*** MATERIAL FOR THE TASK ***

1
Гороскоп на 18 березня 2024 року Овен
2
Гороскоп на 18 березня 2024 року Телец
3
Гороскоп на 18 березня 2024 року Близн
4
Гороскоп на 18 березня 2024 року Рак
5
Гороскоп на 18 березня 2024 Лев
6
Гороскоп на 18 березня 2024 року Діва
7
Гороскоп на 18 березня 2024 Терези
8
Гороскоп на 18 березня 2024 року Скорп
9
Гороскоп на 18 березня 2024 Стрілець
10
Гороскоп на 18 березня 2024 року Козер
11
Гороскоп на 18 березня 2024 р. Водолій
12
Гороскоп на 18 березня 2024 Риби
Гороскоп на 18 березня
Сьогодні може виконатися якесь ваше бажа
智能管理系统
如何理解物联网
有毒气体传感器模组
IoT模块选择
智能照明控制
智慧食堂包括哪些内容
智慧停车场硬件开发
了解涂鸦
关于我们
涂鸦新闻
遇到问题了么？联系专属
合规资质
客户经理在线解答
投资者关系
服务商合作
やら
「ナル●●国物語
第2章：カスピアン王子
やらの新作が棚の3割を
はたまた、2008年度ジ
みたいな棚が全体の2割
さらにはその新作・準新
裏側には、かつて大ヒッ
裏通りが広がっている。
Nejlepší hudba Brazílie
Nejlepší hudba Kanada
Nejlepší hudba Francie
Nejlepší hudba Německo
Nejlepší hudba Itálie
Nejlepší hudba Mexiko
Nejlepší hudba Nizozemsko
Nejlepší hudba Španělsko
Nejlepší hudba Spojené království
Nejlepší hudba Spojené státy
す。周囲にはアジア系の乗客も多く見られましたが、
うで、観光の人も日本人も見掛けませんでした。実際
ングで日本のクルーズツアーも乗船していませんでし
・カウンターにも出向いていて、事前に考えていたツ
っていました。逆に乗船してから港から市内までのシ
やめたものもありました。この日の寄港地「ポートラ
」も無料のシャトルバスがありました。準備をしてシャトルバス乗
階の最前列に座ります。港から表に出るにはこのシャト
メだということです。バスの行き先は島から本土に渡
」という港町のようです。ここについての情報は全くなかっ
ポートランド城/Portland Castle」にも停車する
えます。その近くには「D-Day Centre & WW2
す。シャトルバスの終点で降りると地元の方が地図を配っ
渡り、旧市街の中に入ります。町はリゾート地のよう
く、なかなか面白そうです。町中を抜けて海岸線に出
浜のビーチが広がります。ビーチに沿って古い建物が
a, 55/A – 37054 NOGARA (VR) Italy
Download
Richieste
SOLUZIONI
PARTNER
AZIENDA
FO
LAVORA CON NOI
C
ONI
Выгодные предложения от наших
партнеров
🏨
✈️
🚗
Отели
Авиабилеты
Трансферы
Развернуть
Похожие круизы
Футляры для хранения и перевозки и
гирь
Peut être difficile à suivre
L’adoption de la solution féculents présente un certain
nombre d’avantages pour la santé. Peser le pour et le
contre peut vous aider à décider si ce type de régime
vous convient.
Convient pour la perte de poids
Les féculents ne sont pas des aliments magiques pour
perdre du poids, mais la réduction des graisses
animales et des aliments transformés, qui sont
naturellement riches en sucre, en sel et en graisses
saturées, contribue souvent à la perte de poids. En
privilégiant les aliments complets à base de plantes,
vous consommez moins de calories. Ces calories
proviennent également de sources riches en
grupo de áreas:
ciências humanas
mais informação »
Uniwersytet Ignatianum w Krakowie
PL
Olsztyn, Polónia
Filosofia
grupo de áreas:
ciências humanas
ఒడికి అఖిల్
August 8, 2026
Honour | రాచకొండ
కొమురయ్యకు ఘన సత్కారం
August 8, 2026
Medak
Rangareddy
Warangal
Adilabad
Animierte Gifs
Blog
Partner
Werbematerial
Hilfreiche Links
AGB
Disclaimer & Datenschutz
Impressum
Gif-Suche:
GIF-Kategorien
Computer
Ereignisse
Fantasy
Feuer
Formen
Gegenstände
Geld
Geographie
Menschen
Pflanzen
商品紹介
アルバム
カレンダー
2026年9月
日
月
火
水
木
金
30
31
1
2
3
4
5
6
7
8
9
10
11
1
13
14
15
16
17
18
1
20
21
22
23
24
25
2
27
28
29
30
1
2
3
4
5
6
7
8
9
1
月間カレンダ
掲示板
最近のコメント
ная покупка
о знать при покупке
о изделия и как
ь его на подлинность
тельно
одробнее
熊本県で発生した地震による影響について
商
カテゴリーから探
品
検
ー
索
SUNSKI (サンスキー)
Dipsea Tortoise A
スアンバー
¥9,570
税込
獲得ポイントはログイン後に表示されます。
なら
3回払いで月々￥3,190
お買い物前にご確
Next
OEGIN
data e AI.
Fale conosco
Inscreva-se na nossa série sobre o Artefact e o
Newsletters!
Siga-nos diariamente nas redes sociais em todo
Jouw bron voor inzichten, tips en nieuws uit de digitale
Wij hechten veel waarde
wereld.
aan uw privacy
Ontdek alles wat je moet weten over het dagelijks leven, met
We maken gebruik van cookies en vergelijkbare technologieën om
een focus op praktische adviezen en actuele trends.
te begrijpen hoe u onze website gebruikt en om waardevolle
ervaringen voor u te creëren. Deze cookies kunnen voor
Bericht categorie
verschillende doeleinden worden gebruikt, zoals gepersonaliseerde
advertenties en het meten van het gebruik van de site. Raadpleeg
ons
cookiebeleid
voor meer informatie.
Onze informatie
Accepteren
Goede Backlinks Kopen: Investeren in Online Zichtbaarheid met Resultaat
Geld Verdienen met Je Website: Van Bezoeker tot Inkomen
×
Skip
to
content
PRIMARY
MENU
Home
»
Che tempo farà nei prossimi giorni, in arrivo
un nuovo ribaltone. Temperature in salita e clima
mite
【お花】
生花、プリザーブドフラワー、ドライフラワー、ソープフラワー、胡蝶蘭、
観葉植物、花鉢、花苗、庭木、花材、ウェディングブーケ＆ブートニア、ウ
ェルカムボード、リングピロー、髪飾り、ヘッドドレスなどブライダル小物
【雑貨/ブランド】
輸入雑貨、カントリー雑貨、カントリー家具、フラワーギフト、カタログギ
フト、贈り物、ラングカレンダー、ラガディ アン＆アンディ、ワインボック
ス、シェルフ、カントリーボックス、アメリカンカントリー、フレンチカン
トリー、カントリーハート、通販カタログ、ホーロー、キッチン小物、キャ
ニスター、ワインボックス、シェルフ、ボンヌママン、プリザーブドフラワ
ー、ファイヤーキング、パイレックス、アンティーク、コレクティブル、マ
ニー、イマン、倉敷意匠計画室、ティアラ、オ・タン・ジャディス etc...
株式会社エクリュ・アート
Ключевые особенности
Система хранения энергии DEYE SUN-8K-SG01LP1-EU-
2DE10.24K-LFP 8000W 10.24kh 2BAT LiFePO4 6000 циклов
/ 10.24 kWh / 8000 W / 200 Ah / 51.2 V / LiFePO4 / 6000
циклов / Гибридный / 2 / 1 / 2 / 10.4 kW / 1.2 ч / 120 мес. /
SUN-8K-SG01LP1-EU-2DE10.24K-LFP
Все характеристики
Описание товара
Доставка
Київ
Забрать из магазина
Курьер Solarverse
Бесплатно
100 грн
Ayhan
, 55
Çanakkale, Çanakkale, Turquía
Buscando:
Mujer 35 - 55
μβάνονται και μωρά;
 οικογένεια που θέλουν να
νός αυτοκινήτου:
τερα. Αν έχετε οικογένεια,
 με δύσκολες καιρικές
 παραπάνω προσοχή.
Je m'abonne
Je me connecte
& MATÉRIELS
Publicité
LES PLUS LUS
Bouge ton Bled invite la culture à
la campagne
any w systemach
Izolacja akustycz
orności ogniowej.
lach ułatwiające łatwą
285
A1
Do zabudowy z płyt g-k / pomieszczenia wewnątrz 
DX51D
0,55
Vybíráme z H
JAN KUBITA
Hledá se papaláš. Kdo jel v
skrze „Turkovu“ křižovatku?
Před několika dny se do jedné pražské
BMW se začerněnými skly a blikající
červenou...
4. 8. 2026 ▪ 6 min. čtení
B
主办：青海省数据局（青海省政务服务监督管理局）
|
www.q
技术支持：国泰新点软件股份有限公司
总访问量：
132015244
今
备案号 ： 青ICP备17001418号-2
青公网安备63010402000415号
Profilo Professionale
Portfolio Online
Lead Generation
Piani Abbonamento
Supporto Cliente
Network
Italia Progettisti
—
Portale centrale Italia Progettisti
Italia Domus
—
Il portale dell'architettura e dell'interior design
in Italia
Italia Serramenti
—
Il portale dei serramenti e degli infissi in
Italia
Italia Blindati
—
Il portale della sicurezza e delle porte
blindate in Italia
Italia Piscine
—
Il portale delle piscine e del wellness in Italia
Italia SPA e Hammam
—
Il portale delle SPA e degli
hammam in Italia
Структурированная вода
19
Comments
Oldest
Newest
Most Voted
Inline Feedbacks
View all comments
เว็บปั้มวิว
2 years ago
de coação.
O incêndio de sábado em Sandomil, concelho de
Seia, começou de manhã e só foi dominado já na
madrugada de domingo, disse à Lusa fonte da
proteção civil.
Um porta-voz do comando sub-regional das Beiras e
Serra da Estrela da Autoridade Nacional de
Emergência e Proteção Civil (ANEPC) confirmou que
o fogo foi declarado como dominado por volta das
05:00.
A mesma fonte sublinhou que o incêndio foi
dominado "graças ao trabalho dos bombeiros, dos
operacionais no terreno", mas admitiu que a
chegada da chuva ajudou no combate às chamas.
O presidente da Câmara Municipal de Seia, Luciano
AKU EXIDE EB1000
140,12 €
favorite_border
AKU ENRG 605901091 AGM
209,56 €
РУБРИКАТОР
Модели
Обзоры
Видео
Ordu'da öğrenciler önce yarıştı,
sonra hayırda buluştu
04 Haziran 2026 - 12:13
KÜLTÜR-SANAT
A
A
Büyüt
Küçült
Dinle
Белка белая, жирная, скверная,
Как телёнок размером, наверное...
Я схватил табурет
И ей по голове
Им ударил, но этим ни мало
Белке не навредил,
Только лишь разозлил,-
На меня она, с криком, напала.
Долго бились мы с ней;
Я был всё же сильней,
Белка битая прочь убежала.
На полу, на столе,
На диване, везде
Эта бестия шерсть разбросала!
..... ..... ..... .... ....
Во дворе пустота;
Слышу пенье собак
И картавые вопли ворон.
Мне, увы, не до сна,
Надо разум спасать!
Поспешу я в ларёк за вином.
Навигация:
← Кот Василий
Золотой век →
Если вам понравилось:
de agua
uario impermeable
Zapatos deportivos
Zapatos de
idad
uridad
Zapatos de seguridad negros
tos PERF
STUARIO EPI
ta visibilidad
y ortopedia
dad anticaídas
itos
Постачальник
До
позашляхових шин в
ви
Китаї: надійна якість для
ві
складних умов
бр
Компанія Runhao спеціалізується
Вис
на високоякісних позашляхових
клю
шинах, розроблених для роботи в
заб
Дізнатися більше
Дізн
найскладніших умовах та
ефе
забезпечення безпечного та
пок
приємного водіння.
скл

***

- _WRITTEN TASK_: Lines from the start of the entries through the one containing "naturellement riches en" are to be set down again exactly, both ends included.

- _THE COMPLETED TASK_:
1
Гороскоп на 18 березня 2024 року Овен
2
Гороскоп на 18 березня 2024 року Телец
3
Гороскоп на 18 березня 2024 року Близн
4
Гороскоп на 18 березня 2024 року Рак
5
Гороскоп на 18 березня 2024 Лев
6
Гороскоп на 18 березня 2024 року Діва
7
Гороскоп на 18 березня 2024 Терези
8
Гороскоп на 18 березня 2024 року Скорп
9
Гороскоп на 18 березня 2024 Стрілець
10
Гороскоп на 18 березня 2024 року Козер
11
Гороскоп на 18 березня 2024 р. Водолій
12
Гороскоп на 18 березня 2024 Риби
Гороскоп на 18 березня
Сьогодні може виконатися якесь ваше бажа
智能管理系统
如何理解物联网
有毒气体传感器模组
IoT模块选择
智能照明控制
智慧食堂包括哪些内容
智慧停车场硬件开发
了解涂鸦
关于我们
涂鸦新闻
遇到问题了么？联系专属
合规资质
客户经理在线解答
投资者关系
服务商合作
やら
「ナル●●国物語
第2章：カスピアン王子
やらの新作が棚の3割を
はたまた、2008年度ジ
みたいな棚が全体の2割
さらにはその新作・準新
裏側には、かつて大ヒッ
裏通りが広がっている。
Nejlepší hudba Brazílie
Nejlepší hudba Kanada
Nejlepší hudba Francie
Nejlepší hudba Německo
Nejlepší hudba Itálie
Nejlepší hudba Mexiko
Nejlepší hudba Nizozemsko
Nejlepší hudba Španělsko
Nejlepší hudba Spojené království
Nejlepší hudba Spojené státy
す。周囲にはアジア系の乗客も多く見られましたが、
うで、観光の人も日本人も見掛けませんでした。実際
ングで日本のクルーズツアーも乗船していませんでし
・カウンターにも出向いていて、事前に考えていたツ
っていました。逆に乗船してから港から市内までのシ
やめたものもありました。この日の寄港地「ポートラ
」も無料のシャトルバスがありました。準備をしてシャトルバス乗
階の最前列に座ります。港から表に出るにはこのシャト
メだということです。バスの行き先は島から本土に渡
」という港町のようです。ここについての情報は全くなかっ
ポートランド城/Portland Castle」にも停車する
えます。その近くには「D-Day Centre & WW2
す。シャトルバスの終点で降りると地元の方が地図を配っ
渡り、旧市街の中に入ります。町はリゾート地のよう
く、なかなか面白そうです。町中を抜けて海岸線に出
浜のビーチが広がります。ビーチに沿って古い建物が
a, 55/A – 37054 NOGARA (VR) Italy
Download
Richieste
SOLUZIONI
PARTNER
AZIENDA
FO
LAVORA CON NOI
C
ONI
Выгодные предложения от наших
партнеров
🏨
✈️
🚗
Отели
Авиабилеты
Трансферы
Развернуть
Похожие круизы
Футляры для хранения и перевозки и
гирь
Peut être difficile à suivre
L’adoption de la solution féculents présente un certain
nombre d’avantages pour la santé. Peser le pour et le
contre peut vous aider à décider si ce type de régime
vous convient.
Convient pour la perte de poids
Les féculents ne sont pas des aliments magiques pour
perdre du poids, mais la réduction des graisses
animales et des aliments transformés, qui sont
naturellement riches en sucre, en sel et en graisses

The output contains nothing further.